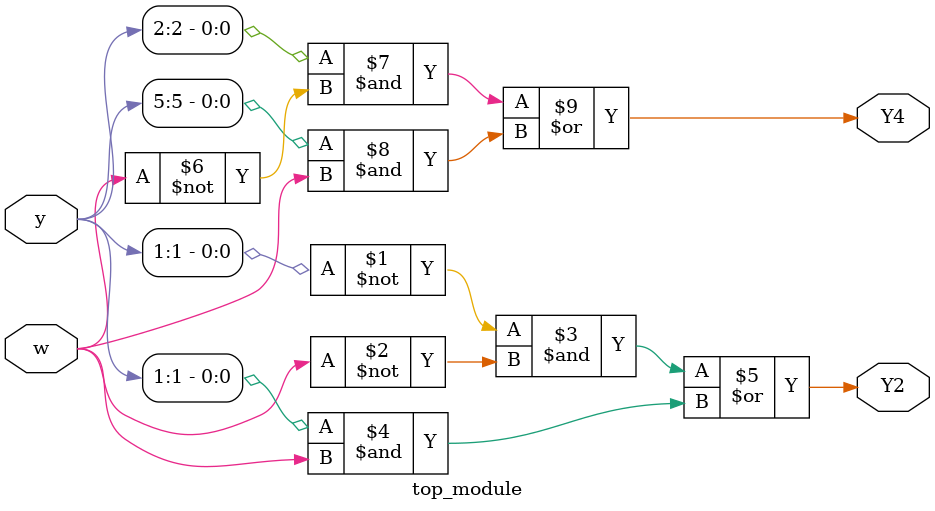
<source format=sv>
module top_module (
    input [6:1] y,
    input w,
    output Y2,
    output Y4
);

// Next-state logic for y[2] (state B and C)
assign Y2 = (~y[1] & ~w) | (y[1] & w);

// Next-state logic for y[4] (state D and E)
assign Y4 = (y[2] & ~w) | (y[5] & w);

endmodule

</source>
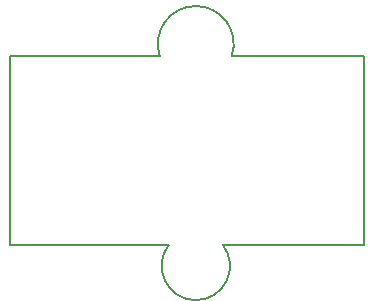
<source format=gbr>
G04 #@! TF.GenerationSoftware,KiCad,Pcbnew,(5.1.2)-2*
G04 #@! TF.CreationDate,2019-06-15T17:22:33+01:00*
G04 #@! TF.ProjectId,AS5600-breakout,41533536-3030-42d6-9272-65616b6f7574,rev?*
G04 #@! TF.SameCoordinates,Original*
G04 #@! TF.FileFunction,Profile,NP*
%FSLAX46Y46*%
G04 Gerber Fmt 4.6, Leading zero omitted, Abs format (unit mm)*
G04 Created by KiCad (PCBNEW (5.1.2)-2) date 2019-06-15 17:22:33*
%MOMM*%
%LPD*%
G04 APERTURE LIST*
%ADD10C,0.150000*%
G04 APERTURE END LIST*
D10*
X107441999Y-88137999D02*
X118618000Y-88138000D01*
X101343255Y-88129724D02*
X88646000Y-88138000D01*
X101343255Y-88129724D02*
G75*
G02X107441999Y-88137999I3050745J1007724D01*
G01*
X106679999Y-104140001D02*
G75*
G02X102108001Y-104140001I-2285999J-1777999D01*
G01*
X101600000Y-104140000D02*
X101346000Y-104140000D01*
X101600000Y-104140000D02*
X102108000Y-104140000D01*
X88646000Y-104140000D02*
X88646000Y-88138000D01*
X101346000Y-104140000D02*
X88646000Y-104140000D01*
X118618000Y-104140000D02*
X106679999Y-104140001D01*
X118618000Y-88138000D02*
X118618000Y-104140000D01*
M02*

</source>
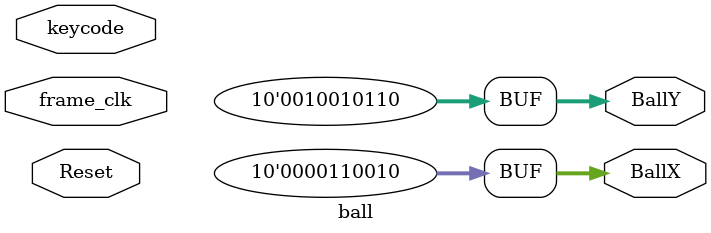
<source format=sv>


module  ball ( input Reset, frame_clk, input [7:0] keycode,
               output [9:0]  BallX, BallY);
    
       
    assign BallX = 50;
   
    assign BallY = 150;
    

endmodule

</source>
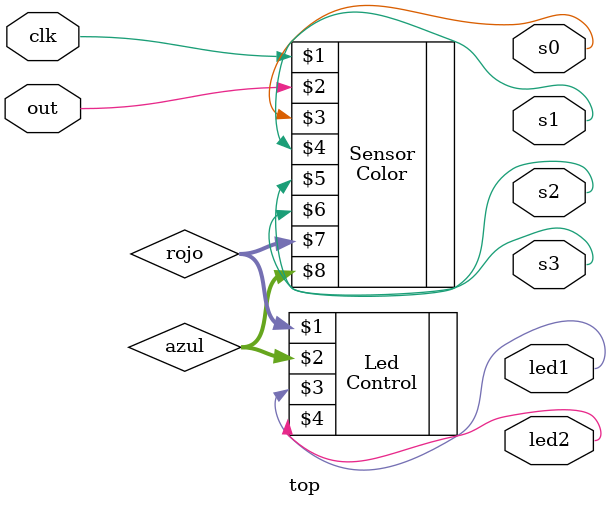
<source format=v>
module top(
	input clk,
	input out,
	output s0,
	output s1,
	output s2,
	output s3,
	output led1,
	output led2,
);

wire [22:0]rojo;
wire [22:0]azul;

Color Sensor(clk, out, s0, s1, s2, s3, rojo, azul);
Control Led(rojo, azul, led1, led2);

endmodule


</source>
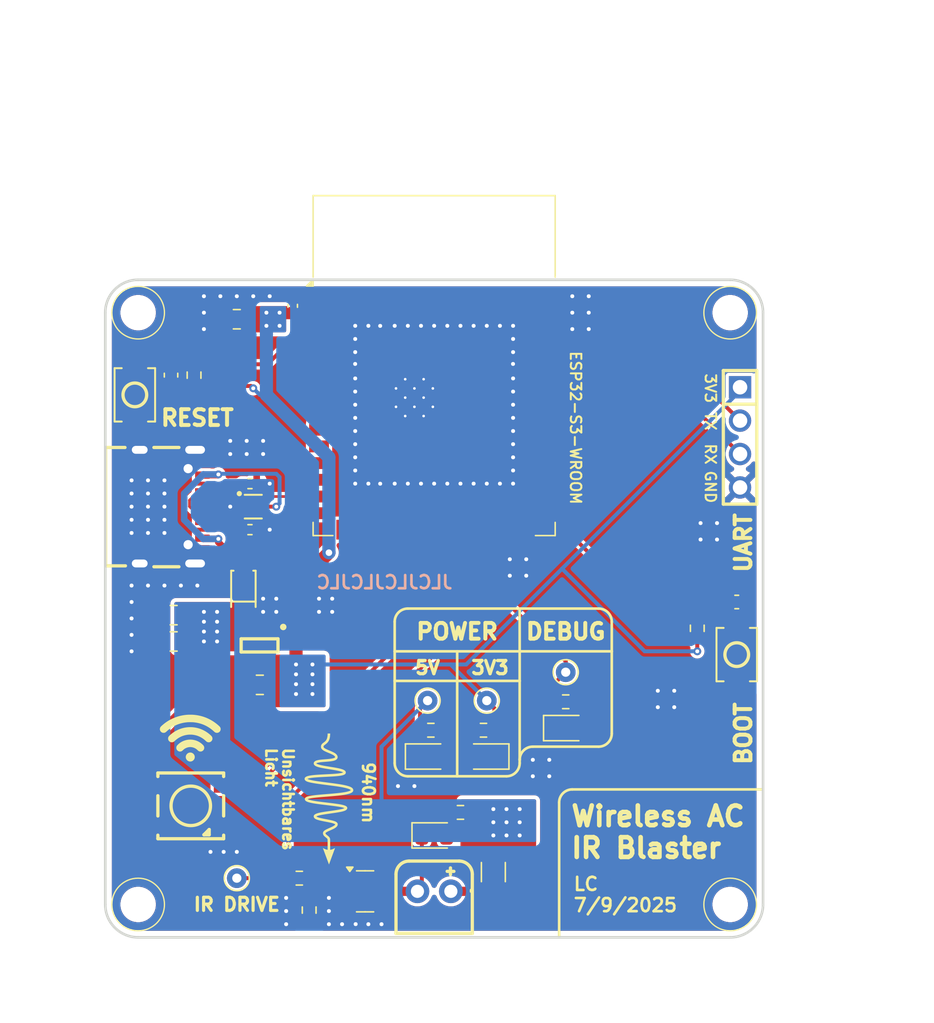
<source format=kicad_pcb>
(kicad_pcb
	(version 20241229)
	(generator "pcbnew")
	(generator_version "9.0")
	(general
		(thickness 1.6)
		(legacy_teardrops no)
	)
	(paper "A4")
	(layers
		(0 "F.Cu" signal)
		(2 "B.Cu" signal)
		(9 "F.Adhes" user "F.Adhesive")
		(11 "B.Adhes" user "B.Adhesive")
		(13 "F.Paste" user)
		(15 "B.Paste" user)
		(5 "F.SilkS" user "F.Silkscreen")
		(7 "B.SilkS" user "B.Silkscreen")
		(1 "F.Mask" user)
		(3 "B.Mask" user)
		(17 "Dwgs.User" user "User.Drawings")
		(19 "Cmts.User" user "User.Comments")
		(21 "Eco1.User" user "User.Eco1")
		(23 "Eco2.User" user "User.Eco2")
		(25 "Edge.Cuts" user)
		(27 "Margin" user)
		(31 "F.CrtYd" user "F.Courtyard")
		(29 "B.CrtYd" user "B.Courtyard")
		(35 "F.Fab" user)
		(33 "B.Fab" user)
		(39 "User.1" user)
		(41 "User.2" user)
		(43 "User.3" user)
		(45 "User.4" user)
	)
	(setup
		(pad_to_mask_clearance 0)
		(allow_soldermask_bridges_in_footprints no)
		(tenting front back)
		(pcbplotparams
			(layerselection 0x00000000_00000000_55555555_5755f5ff)
			(plot_on_all_layers_selection 0x00000000_00000000_00000000_00000000)
			(disableapertmacros no)
			(usegerberextensions no)
			(usegerberattributes yes)
			(usegerberadvancedattributes yes)
			(creategerberjobfile yes)
			(dashed_line_dash_ratio 12.000000)
			(dashed_line_gap_ratio 3.000000)
			(svgprecision 4)
			(plotframeref no)
			(mode 1)
			(useauxorigin no)
			(hpglpennumber 1)
			(hpglpenspeed 20)
			(hpglpendiameter 15.000000)
			(pdf_front_fp_property_popups yes)
			(pdf_back_fp_property_popups yes)
			(pdf_metadata yes)
			(pdf_single_document no)
			(dxfpolygonmode yes)
			(dxfimperialunits yes)
			(dxfusepcbnewfont yes)
			(psnegative no)
			(psa4output no)
			(plot_black_and_white yes)
			(sketchpadsonfab no)
			(plotpadnumbers no)
			(hidednponfab no)
			(sketchdnponfab yes)
			(crossoutdnponfab yes)
			(subtractmaskfromsilk no)
			(outputformat 1)
			(mirror no)
			(drillshape 1)
			(scaleselection 1)
			(outputdirectory "")
		)
	)
	(net 0 "")
	(net 1 "GND")
	(net 2 "EN")
	(net 3 "BOOT")
	(net 4 "+3V3")
	(net 5 "VDC")
	(net 6 "Net-(D2-A)")
	(net 7 "Net-(D3-A)")
	(net 8 "D-")
	(net 9 "D+")
	(net 10 "unconnected-(J1-SBU2-Pad3)")
	(net 11 "unconnected-(J1-SBU1-Pad9)")
	(net 12 "/V_BUS")
	(net 13 "Net-(D6-K)")
	(net 14 "IR_LED_DRIVE")
	(net 15 "unconnected-(U1-NC-Pad4)")
	(net 16 "LED_STATUS")
	(net 17 "Net-(D5-A)")
	(net 18 "Net-(D6-A)")
	(net 19 "/CC2")
	(net 20 "/CC1")
	(net 21 "Net-(Q1-G)")
	(net 22 "TX")
	(net 23 "RX")
	(net 24 "Net-(D7-A)")
	(net 25 "DEBUG")
	(net 26 "unconnected-(U2-DOU-Pad2)")
	(net 27 "unconnected-(U3-IO2-Pad38)")
	(net 28 "unconnected-(U3-IO4-Pad4)")
	(net 29 "unconnected-(U3-IO21-Pad23)")
	(net 30 "unconnected-(U3-IO41-Pad34)")
	(net 31 "unconnected-(U3-IO3-Pad15)")
	(net 32 "unconnected-(U3-IO16-Pad9)")
	(net 33 "unconnected-(U3-IO6-Pad6)")
	(net 34 "unconnected-(U3-IO40-Pad33)")
	(net 35 "unconnected-(U3-IO15-Pad8)")
	(net 36 "unconnected-(U3-IO5-Pad5)")
	(net 37 "unconnected-(U3-IO17-Pad10)")
	(net 38 "unconnected-(U3-IO8-Pad12)")
	(net 39 "unconnected-(U3-IO10-Pad18)")
	(net 40 "unconnected-(U3-IO11-Pad19)")
	(net 41 "unconnected-(U3-IO38-Pad31)")
	(net 42 "unconnected-(U3-IO39-Pad32)")
	(net 43 "unconnected-(U3-IO7-Pad7)")
	(net 44 "unconnected-(U3-IO47-Pad24)")
	(net 45 "unconnected-(U3-IO18-Pad11)")
	(net 46 "unconnected-(U3-IO9-Pad17)")
	(net 47 "unconnected-(U3-IO1-Pad39)")
	(net 48 "unconnected-(U3-IO45-Pad26)")
	(net 49 "unconnected-(U3-IO42-Pad35)")
	(net 50 "unconnected-(U3-IO48-Pad25)")
	(net 51 "unconnected-(U3-IO36-Pad29)")
	(net 52 "unconnected-(U3-IO46-Pad16)")
	(net 53 "unconnected-(U3-IO37-Pad30)")
	(net 54 "unconnected-(U3-IO35-Pad28)")
	(footprint "TestPoint:TestPoint_THTPad_D1.5mm_Drill0.7mm" (layer "F.Cu") (at -15 39))
	(footprint "Capacitor_SMD:C_0603_1608Metric" (layer "F.Cu") (at 23 18))
	(footprint "Capacitor_SMD:C_0805_2012Metric" (layer "F.Cu") (at -19.8 21 180))
	(footprint "MountingHole:MountingHole_2.2mm_M2" (layer "F.Cu") (at -22.5 41))
	(footprint "libs:SOT-666-6_L1.6-W1.2-P0.50-LS1.6-BR" (layer "F.Cu") (at -13.75 10.75 180))
	(footprint "Resistor_SMD:R_0603_1608Metric" (layer "F.Cu") (at -9.5 41.425 90))
	(footprint "Capacitor_SMD:C_0805_2012Metric" (layer "F.Cu") (at -13.25 24.3 180))
	(footprint "Capacitor_SMD:C_0805_2012Metric" (layer "F.Cu") (at -19.8 19 180))
	(footprint "TestPoint:TestPoint_THTPad_D1.5mm_Drill0.7mm" (layer "F.Cu") (at -0.5 25.5))
	(footprint "LC_libz_foot:IR_LED_TH_5MM" (layer "F.Cu") (at 0 40))
	(footprint "TestPoint:TestPoint_THTPad_D1.5mm_Drill0.7mm" (layer "F.Cu") (at 4 25.5))
	(footprint "libs:HDR-TH_4P-P2.54-V-M" (layer "F.Cu") (at 23.25 5.48 -90))
	(footprint "LOGO" (layer "F.Cu") (at -18.5 28.5))
	(footprint "LED_SMD:LED_0805_2012Metric" (layer "F.Cu") (at 10 27.5875))
	(footprint "MountingHole:MountingHole_2.2mm_M2" (layer "F.Cu") (at 22.5 41))
	(footprint "MountingHole:MountingHole_2.2mm_M2" (layer "F.Cu") (at 22.5 -4))
	(footprint "MountingHole:MountingHole_2.2mm_M2" (layer "F.Cu") (at -22.5 -4))
	(footprint "Resistor_SMD:R_0603_1608Metric" (layer "F.Cu") (at 3.75 27.75))
	(footprint "Capacitor_SMD:C_0603_1608Metric" (layer "F.Cu") (at -20 0.75 -90))
	(footprint "Resistor_SMD:R_0603_1608Metric" (layer "F.Cu") (at -10.25 39 180))
	(footprint "Resistor_SMD:R_1206_3216Metric" (layer "F.Cu") (at 4.5 38.5375 90))
	(footprint "TestPoint:TestPoint_THTPad_D1.5mm_Drill0.7mm" (layer "F.Cu") (at 10 23.3375))
	(footprint "Resistor_SMD:R_0402_1005Metric" (layer "F.Cu") (at -14 9 180))
	(footprint "LED_SMD:LED_0805_2012Metric" (layer "F.Cu") (at 0 35.75))
	(footprint "Resistor_SMD:R_0603_1608Metric" (layer "F.Cu") (at 2 34))
	(footprint "Resistor_SMD:R_0603_1608Metric" (layer "F.Cu") (at -18.25 0.75 -90))
	(footprint "Package_TO_SOT_SMD:SOT-23" (layer "F.Cu") (at -5.25 40))
	(footprint "libs:SW-SMD_L3.9-W3.0-P4.45" (layer "F.Cu") (at 23 22 90))
	(footprint "Resistor_SMD:R_0603_1608Metric" (layer "F.Cu") (at -0.25 27.75 180))
	(footprint "LOGO" (layer "F.Cu") (at -8 33 -90))
	(footprint "LED_SMD:LED_0805_2012Metric" (layer "F.Cu") (at -0.5 29.75))
	(footprint "Capacitor_SMD:C_0402_1005Metric" (layer "F.Cu") (at -10.75 -4.52 90))
	(footprint "LC_libz_foot:1N5819HW" (layer "F.Cu") (at -14.5 17 90))
	(footprint "libs:USB-C-SMD_TYPE-C-6PIN-2MD-073" (layer "F.Cu") (at -20 10.75 -90))
	(footprint "LED_SMD:LED_0805_2012Metric" (layer "F.Cu") (at 4 29.75 180))
	(footprint "libs:SOT-25-5_L2.9-W1.6-P0.95-LS2.8-BL" (layer "F.Cu") (at -13.25 21.3 180))
	(footprint "Capacitor_SMD:C_0805_2012Metric" (layer "F.Cu") (at -15 -3.5 180))
	(footprint "Resistor_SMD:R_0603_1608Metric" (layer "F.Cu") (at 20 20 -90))
	(footprint "Resistor_SMD:R_0402_1005Metric" (layer "F.Cu") (at -14 12.5 180))
	(footprint "Resistor_SMD:R_0603_1608Metric" (layer "F.Cu") (at 10 25.5875 180))
	(footprint "LC_libz_foot:WS2812B_5050" (layer "F.Cu") (at -18.5 33.5 -90))
	(footprint "libs:SW-SMD_L3.9-W3.0-P4.45"
		(layer "F.Cu")
		(uuid "eadde1f0-8840-4d13-b048-9cced323d1ff")
		(at -22.
... [225078 chars truncated]
</source>
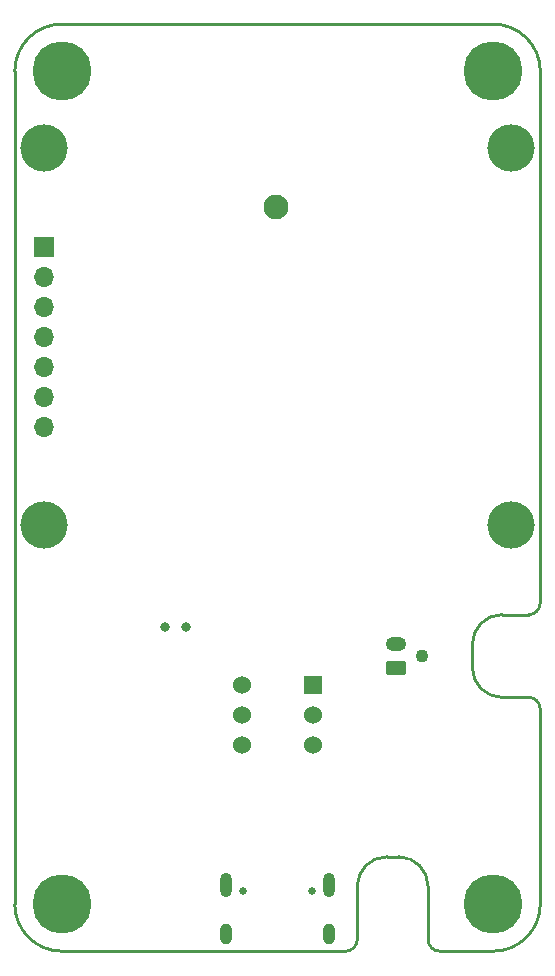
<source format=gbs>
G04 #@! TF.GenerationSoftware,KiCad,Pcbnew,7.0.1*
G04 #@! TF.CreationDate,2023-09-19T14:51:08+09:00*
G04 #@! TF.ProjectId,ESP32-DevKit-Lipo_Rev_C,45535033-322d-4446-9576-4b69742d4c69,C*
G04 #@! TF.SameCoordinates,Original*
G04 #@! TF.FileFunction,Soldermask,Bot*
G04 #@! TF.FilePolarity,Negative*
%FSLAX46Y46*%
G04 Gerber Fmt 4.6, Leading zero omitted, Abs format (unit mm)*
G04 Created by KiCad (PCBNEW 7.0.1) date 2023-09-19 14:51:08*
%MOMM*%
%LPD*%
G01*
G04 APERTURE LIST*
G04 Aperture macros list*
%AMRoundRect*
0 Rectangle with rounded corners*
0 $1 Rounding radius*
0 $2 $3 $4 $5 $6 $7 $8 $9 X,Y pos of 4 corners*
0 Add a 4 corners polygon primitive as box body*
4,1,4,$2,$3,$4,$5,$6,$7,$8,$9,$2,$3,0*
0 Add four circle primitives for the rounded corners*
1,1,$1+$1,$2,$3*
1,1,$1+$1,$4,$5*
1,1,$1+$1,$6,$7*
1,1,$1+$1,$8,$9*
0 Add four rect primitives between the rounded corners*
20,1,$1+$1,$2,$3,$4,$5,0*
20,1,$1+$1,$4,$5,$6,$7,0*
20,1,$1+$1,$6,$7,$8,$9,0*
20,1,$1+$1,$8,$9,$2,$3,0*%
G04 Aperture macros list end*
%ADD10C,2.101600*%
%ADD11RoundRect,0.250000X0.625000X-0.350000X0.625000X0.350000X-0.625000X0.350000X-0.625000X-0.350000X0*%
%ADD12O,1.750000X1.200000*%
%ADD13C,0.801600*%
%ADD14C,0.800000*%
%ADD15C,5.000000*%
%ADD16C,4.000000*%
%ADD17R,1.524000X1.524000*%
%ADD18C,1.524000*%
%ADD19R,1.700000X1.700000*%
%ADD20O,1.700000X1.700000*%
%ADD21C,0.650000*%
%ADD22O,1.000000X2.100000*%
%ADD23O,1.000000X1.800000*%
%ADD24C,1.101600*%
G04 #@! TA.AperFunction,Profile*
%ADD25C,0.254000*%
G04 #@! TD*
G04 APERTURE END LIST*
D10*
X142510000Y-80022000D03*
D11*
X152700000Y-119000000D03*
D12*
X152700000Y-117000000D03*
D13*
X134885000Y-115570000D03*
X133085000Y-115570000D03*
D14*
X159025000Y-68500000D03*
X159574175Y-67174175D03*
X159574175Y-69825825D03*
X160900000Y-66625000D03*
D15*
X160900000Y-68500000D03*
D14*
X160900000Y-70375000D03*
X162225825Y-67174175D03*
X162225825Y-69825825D03*
X162775000Y-68500000D03*
D16*
X122900000Y-75000000D03*
X122900000Y-106900000D03*
X162400000Y-75000000D03*
X162400000Y-106900000D03*
D14*
X159025000Y-139000000D03*
X159574175Y-137674175D03*
X159574175Y-140325825D03*
X160900000Y-137125000D03*
D15*
X160900000Y-139000000D03*
D14*
X160900000Y-140875000D03*
X162225825Y-137674175D03*
X162225825Y-140325825D03*
X162775000Y-139000000D03*
D17*
X145650000Y-120500000D03*
D18*
X145650000Y-123000000D03*
X145650000Y-125500000D03*
X139650000Y-120500000D03*
X139650000Y-123000000D03*
X139650000Y-125500000D03*
D14*
X122525000Y-139000000D03*
X123074175Y-137674175D03*
X123074175Y-140325825D03*
X124400000Y-137125000D03*
D15*
X124400000Y-139000000D03*
D14*
X124400000Y-140875000D03*
X125725825Y-137674175D03*
X125725825Y-140325825D03*
X126275000Y-139000000D03*
D19*
X122900000Y-83400000D03*
D20*
X122900000Y-85940000D03*
X122900000Y-88480000D03*
X122900000Y-91020000D03*
X122900000Y-93560000D03*
X122900000Y-96100000D03*
X122900000Y-98640000D03*
D14*
X122525000Y-68500000D03*
X123074175Y-67174175D03*
X123074175Y-69825825D03*
X124400000Y-66625000D03*
D15*
X124400000Y-68500000D03*
D14*
X124400000Y-70375000D03*
X125725825Y-67174175D03*
X125725825Y-69825825D03*
X126275000Y-68500000D03*
D21*
X139760000Y-137895000D03*
X145540000Y-137895000D03*
D22*
X138330000Y-137375000D03*
D23*
X138330000Y-141575000D03*
D22*
X146970000Y-137375000D03*
D23*
X146970000Y-141575000D03*
D24*
X154900000Y-118000000D03*
D25*
X163900000Y-121500000D02*
X161650000Y-121500000D01*
X159150000Y-117000000D02*
X159150000Y-119000000D01*
X161650000Y-114500000D02*
G75*
G03*
X159150000Y-117000000I0J-2500000D01*
G01*
X151900000Y-135000000D02*
G75*
G03*
X149400000Y-137500000I0J-2500000D01*
G01*
X155400000Y-137500000D02*
G75*
G03*
X152900000Y-135000000I-2500000J0D01*
G01*
X159150000Y-119000000D02*
G75*
G03*
X161650000Y-121500000I2500000J0D01*
G01*
X164900000Y-122500000D02*
G75*
G03*
X163900000Y-121500000I-1000000J0D01*
G01*
X148400000Y-143000000D02*
G75*
G03*
X149400000Y-142000000I0J1000000D01*
G01*
X155400000Y-142000000D02*
X155400000Y-137500000D01*
X120400000Y-68500000D02*
X120400000Y-139000000D01*
X163900000Y-114500000D02*
X161650000Y-114500000D01*
X124400000Y-64500000D02*
G75*
G03*
X120400000Y-68500000I0J-4000000D01*
G01*
X160900000Y-64500000D02*
X124400000Y-64500000D01*
X152900000Y-135000000D02*
X151900000Y-135000000D01*
X164900000Y-68500000D02*
X164900000Y-113500000D01*
X164900000Y-68500000D02*
G75*
G03*
X160900000Y-64500000I-4000000J0D01*
G01*
X120400000Y-139000000D02*
G75*
G03*
X124400000Y-143000000I4000000J0D01*
G01*
X149400000Y-137500000D02*
X149400000Y-142000000D01*
X155400000Y-142000000D02*
G75*
G03*
X156400000Y-143000000I1000000J0D01*
G01*
X163900000Y-114500000D02*
G75*
G03*
X164900000Y-113500000I0J1000000D01*
G01*
X160900000Y-143000000D02*
X156400000Y-143000000D01*
X164900000Y-139000000D02*
X164900000Y-122500000D01*
X148400000Y-143000000D02*
X124400000Y-143000000D01*
X160900000Y-143000000D02*
G75*
G03*
X164900000Y-139000000I0J4000000D01*
G01*
M02*

</source>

========================================================================

## WORK ORDER
With pictures removed, write out exactly each line of the entries from the first through the line that holds "G04 #@! TF.CreationDate,2019-06-15T17:22:33+01:00*".

## PROBLEM SOLUTION
<source format=sv>
module top_module (
    input [6:1] y,
    input w,
    output Y2,
    output Y4
);

// Next-state logic for y[2] (state B and C)
assign Y2 = (~y[1] & ~w) | (y[1] & w);

// Next-state logic for y[4] (state D and E)
assign Y4 = (y[2] & ~w) | (y[5] & w);

endmodule

</source>
<source format=gbr>
G04 #@! TF.GenerationSoftware,KiCad,Pcbnew,(5.1.2)-2*
G04 #@! TF.CreationDate,2019-06-15T17:22:33+01:00*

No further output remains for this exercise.